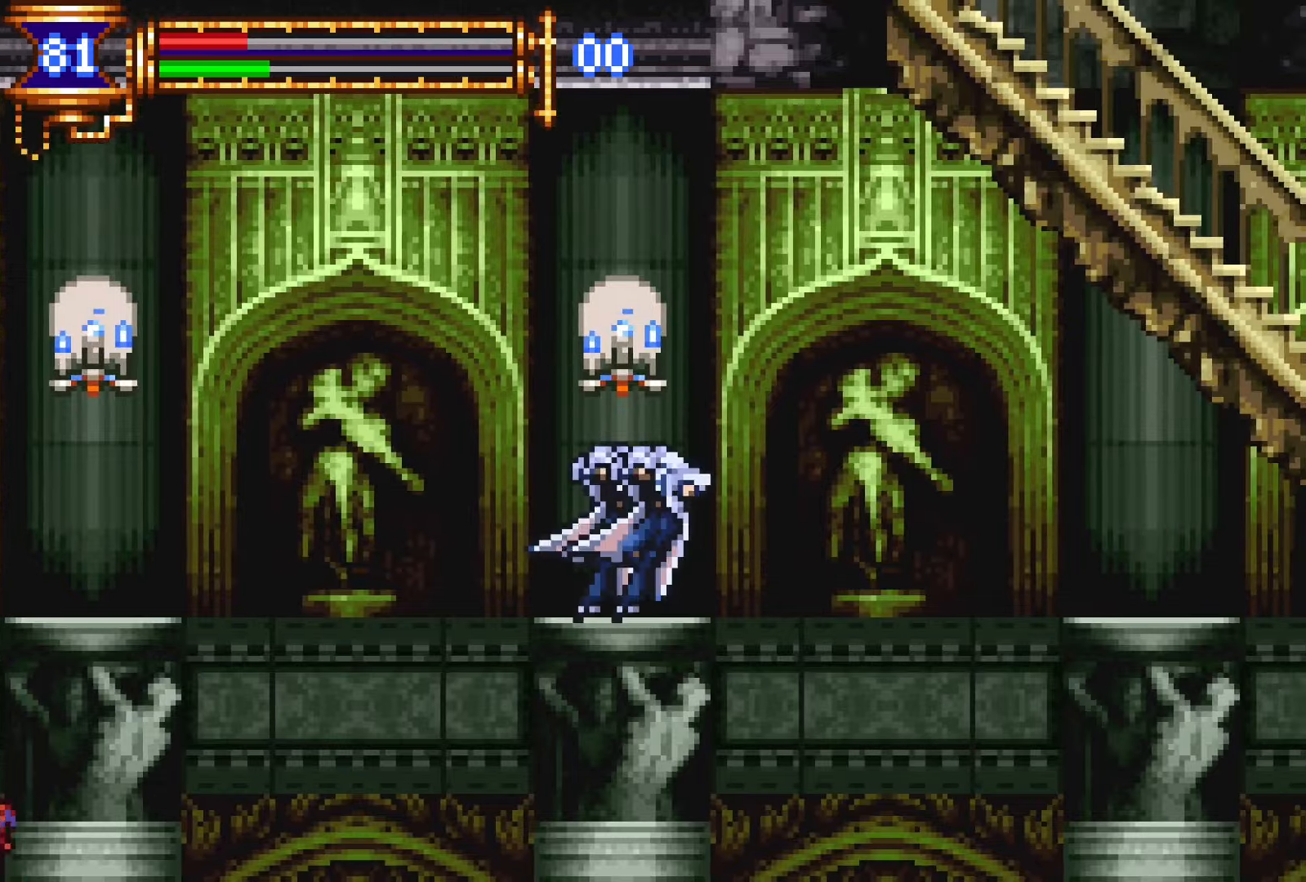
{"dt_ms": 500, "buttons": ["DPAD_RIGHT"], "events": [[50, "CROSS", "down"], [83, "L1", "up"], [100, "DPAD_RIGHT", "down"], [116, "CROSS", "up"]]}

§ §

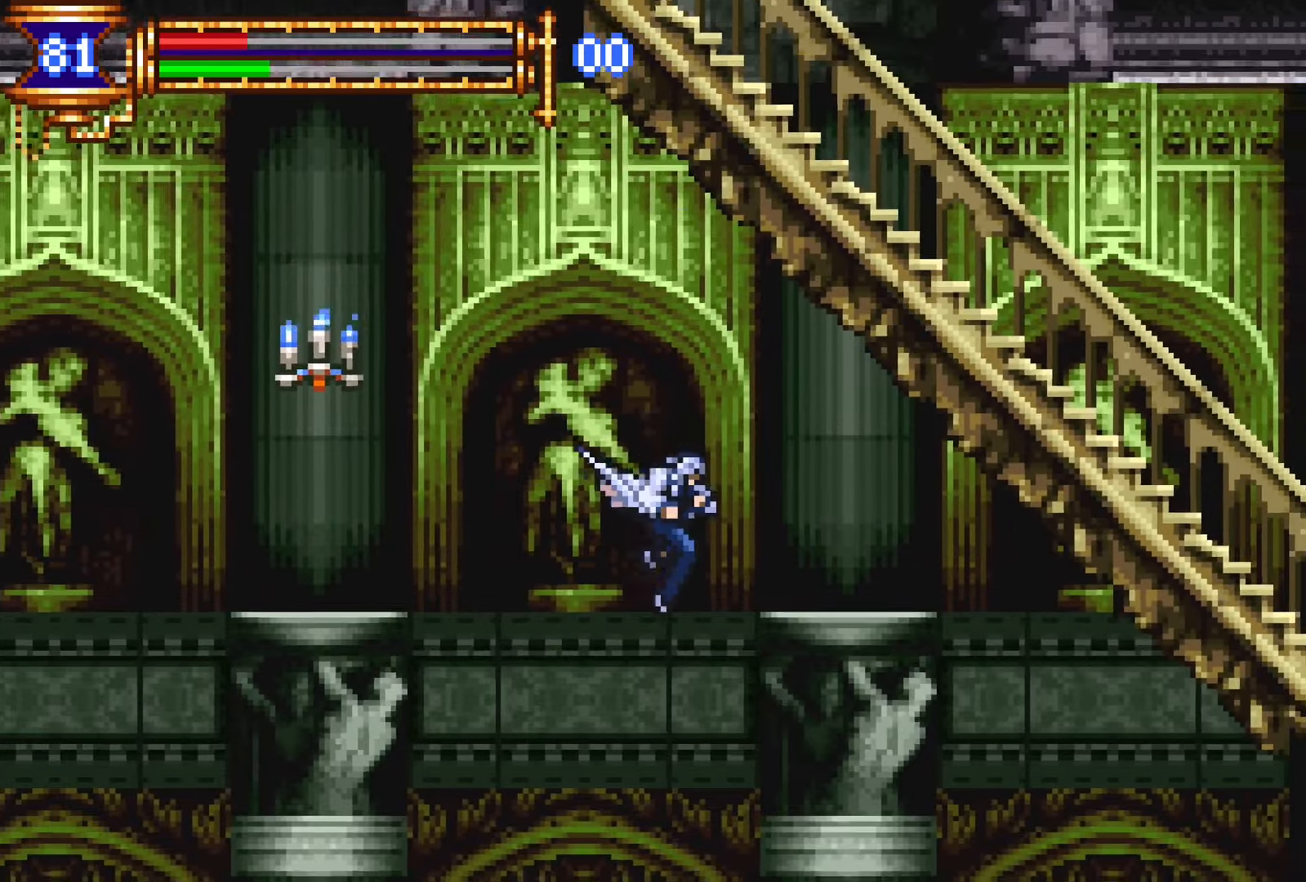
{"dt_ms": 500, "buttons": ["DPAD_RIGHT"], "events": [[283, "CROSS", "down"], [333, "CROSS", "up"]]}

§ §

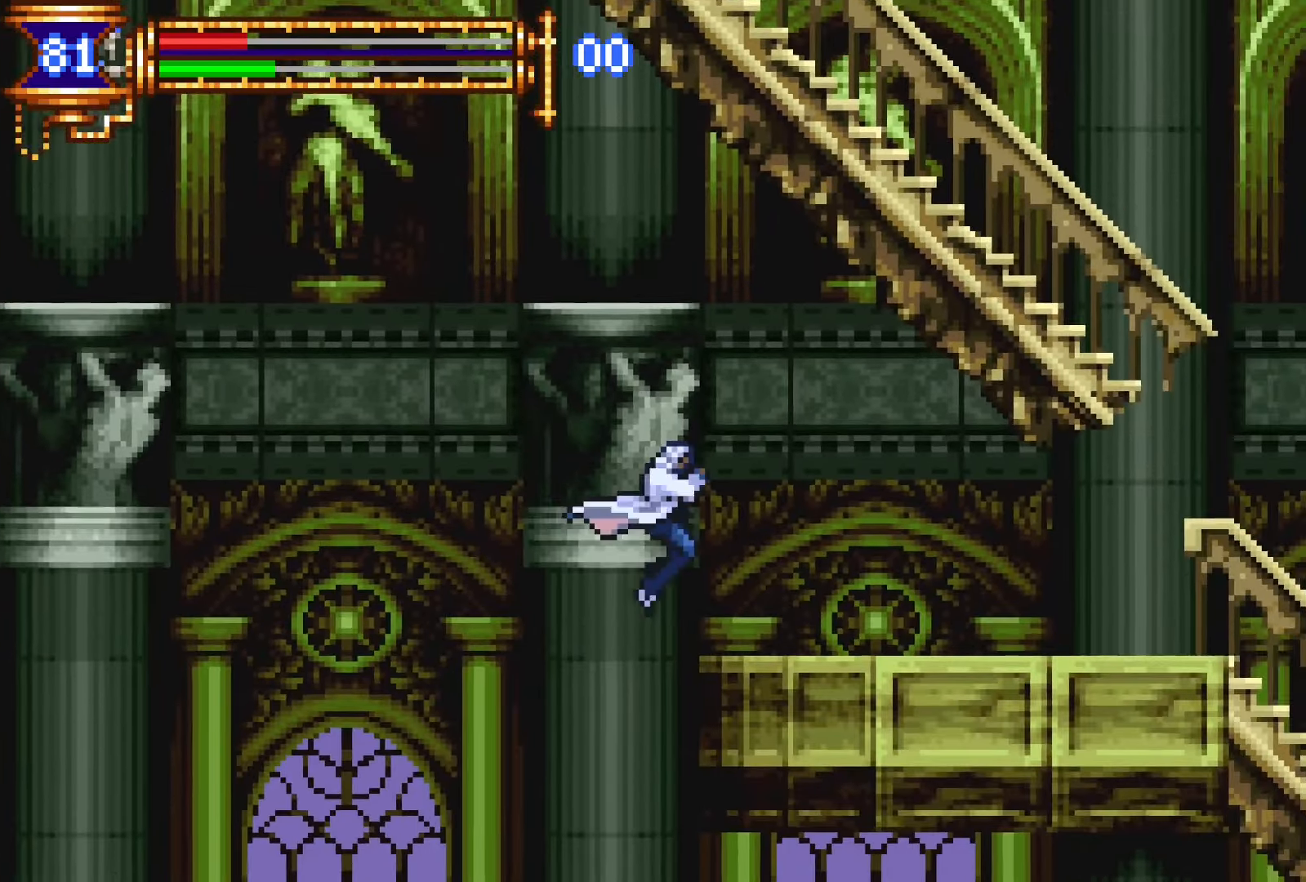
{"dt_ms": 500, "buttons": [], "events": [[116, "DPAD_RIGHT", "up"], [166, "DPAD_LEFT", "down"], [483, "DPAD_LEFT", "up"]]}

§ §

- _Task instructions_
If a line in the material contains the word "CROSS", copy that line.

- _Answer box_
{"dt_ms": 500, "buttons": ["DPAD_RIGHT"], "events": [[50, "CROSS", "down"], [83, "L1", "up"], [100, "DPAD_RIGHT", "down"], [116, "CROSS", "up"]]}
{"dt_ms": 500, "buttons": ["DPAD_RIGHT"], "events": [[283, "CROSS", "down"], [333, "CROSS", "up"]]}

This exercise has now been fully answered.